Sammlung Robert Gnant

Zwei Tage vorher hatte der Bundeskanzler auf Druck Hitlers seinen Rücktritt erklärt – in einer Radiorede, die er mit den berühmt gewordenen Worten „Gott schütze Österreich“ abschloss. Die für den 13. März geplante Volksbefragung löste bei den Führern der NSDAP auch im Bezirk Scheibbs nach Radiomeldungen und telefonischen Befehlen aus Berlin eine Kette von Ad-Hoc-Entscheidungen aus. Von der SA-Truppenführung Scheibbs wurden zwei „Bereitschaften“ gebildet, die in den Gasthäusern die Rundfunknachrichten abzuhören hatten. Das Telefon der Scheibbser Bezirkshauptmannschaft wurde von NSDAP-Mitgliedern abgehört. Die Tätigkeit von Mitgliedern der Vaterländischen Front und von ehemaligen Sozialdemokaten wurde ebenfalls abgehört. Der Aufruf im Erlaftal-Boten wurde – mit wenigen Ausnahmen – nach den Ereignissen dieser Woche „eingestampft“.

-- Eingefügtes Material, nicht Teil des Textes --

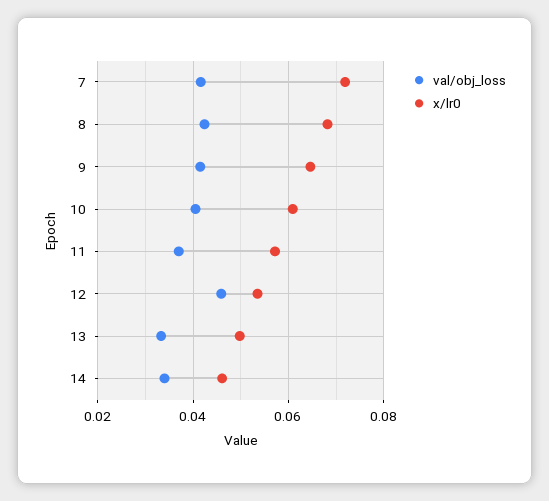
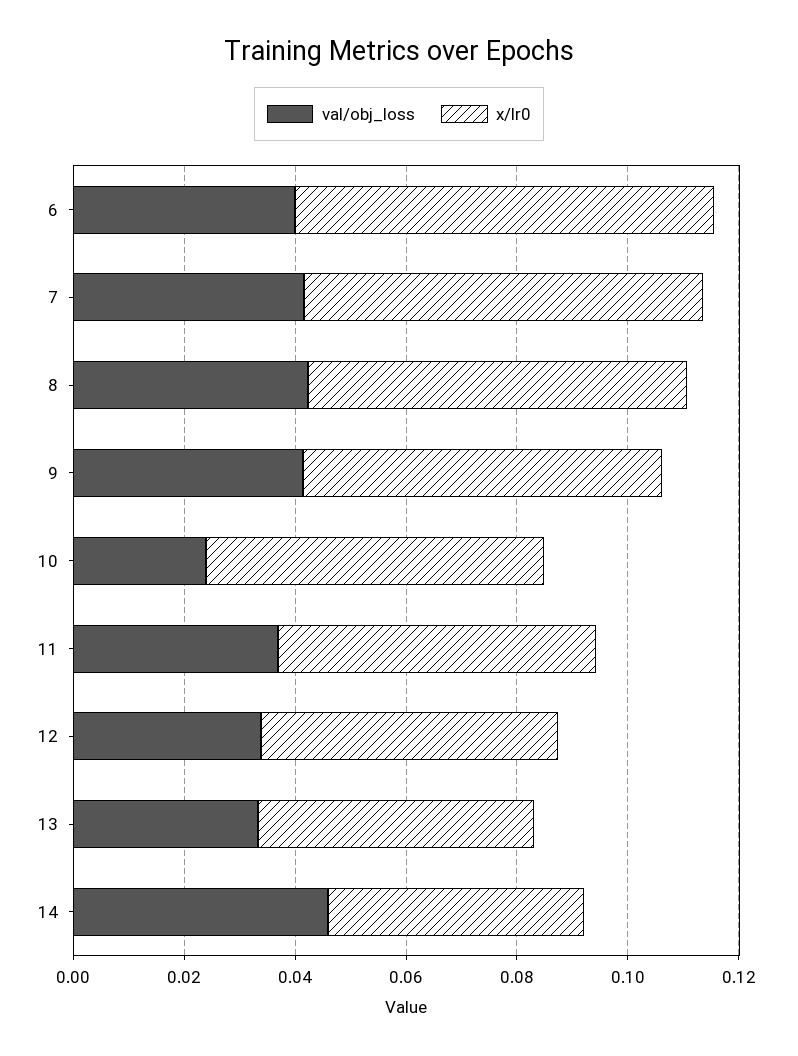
  {
    "val/obj_loss": {
      "7": 0.042,
      "8": 0.042,
      "9": 0.042,
-     "10": 0.04,
+     "10": 0.025,
      "11": 0.038,
-     "12": 0.046,
+     "12": 0.035,
      "13": 0.034,
-     "14": 0.034
+     "14": 0.045,
+     "6": 0.04
    },
    "x/lr0": {
      "7": 0.072,
      "8": 0.068,
      "9": 0.064,
      "10": 0.06,
      "11": 0.058,
      "12": 0.054,
      "13": 0.05,
-     "14": 0.046
+     "14": 0.046,
+     "6": 0.075
    }
  }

In der Ausgabe Nr. 12 des Erlaftal-Boten vom 20. März 1938 heißt es auf der Titelseite: „Der Anschluss vollzogen. Österreich ein Teil des Deutschen Reiches. Volksabstimmung am 10. April 1938“. Mit „deutscher Gründlichkeit“ überließ die NS-Propaganda bei der Volksabstimmung für den Anschluss am 10. April 1938 nichts dem Zufall. Schon acht Tage davor traf am Bahnhof Scheibbs der „Reichswerbezug“ ein, der eine Stunde Aufenthalt hatte und von der Partei als zusätzliches Werbemittel eingesetzt wurde. Im Bezirk stimmten am 10. April 1938 schließlich 99,9 Prozent für „Ein Volk, ein Reich, ein Führer“, daneben gab es nur 21 Nein-Stimmen, 25 Enthaltungen und 21 ungültige Stimmen.